Mr McAdoo cited such high-profile markets as New York-London, which brings into question its insistence on providing a shuttle service as part of its joint business with British Airways . The top 10 list of worst markets includes New York-California, said Mr McAdoo, along with Chicago international service to Delhi , Beijing , Shanghai as well as Miami -Buenos Aires . New York-Los Angeles loses USD70 million annually with 10 daily flights while USD54 million is lost annually on the five daily departures to San Francisco .
“Since 2000, when American had similar service levels, its average fares in these markets have dropped from USD397 to USD279 as its principal competitors have shifted from United and TWA to JetBlue and Virgin America ,” said Mr McAdoo. “United has chopped capacity and maintained its fare levels, but American apparently prefers to maintain market dominance.”
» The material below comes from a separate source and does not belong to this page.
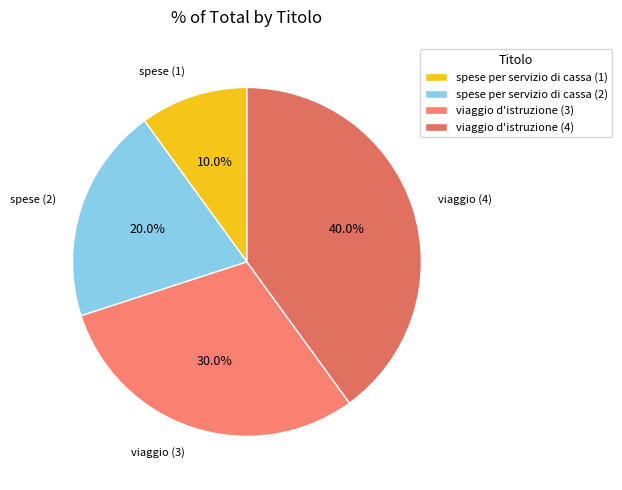

To the nearest percent, what percentage of the pie is viaggio d'istruzione (3)?

30%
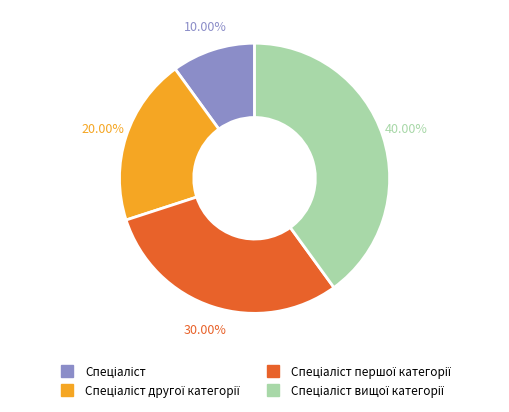

To the nearest percent, what is the average slice percentage?

25%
The rest of US legacies have switched from a focus on market share to a focus on profitability, clearly something American has yet to do. American is also in the midst of fare wars with both JetBlue and Southwest .
He criticised the fact it rolls out far too much capacity in its markets limiting its ability to raise revenues on constrained capacity as its peers have already done. Mr McAdoo compared Chicago-Heathrow noting American has almost twice as many seats in the market as United, resulting in RASM of 8.7 cents to United’s 10.9 cents. He also noted that American undercuts its own non-stop London fares at Dallas and Los Angeles by routing passengers to the Chicago-Heathrow flight.
Mr Horton jumped in to say that the company was in the process of pulling down markets in which it is not strong. He said adjustments in the schedule were positive. Instead of abandoning markets, American is adjusting capacity out of weaker travel days such as Tuesday, Wednesday and Saturday which will allow for improvement in unit revenue and profit margins. Indeed, in the Autumn American will be canceling 270 departures on those days.
Analysts were also concerned about the risk from American’s global distribution system (GDSs)fight which Ms Goren said was not to blame.
“There is no secret there is enormous revenue at risk and enormous stakes in the outcome of these discussions with GDSs,” added Mr Arpey. “That is why it has ended up in the courts but we are trying to break some of these monopolistic practices so there is a tremendous amount at stake.”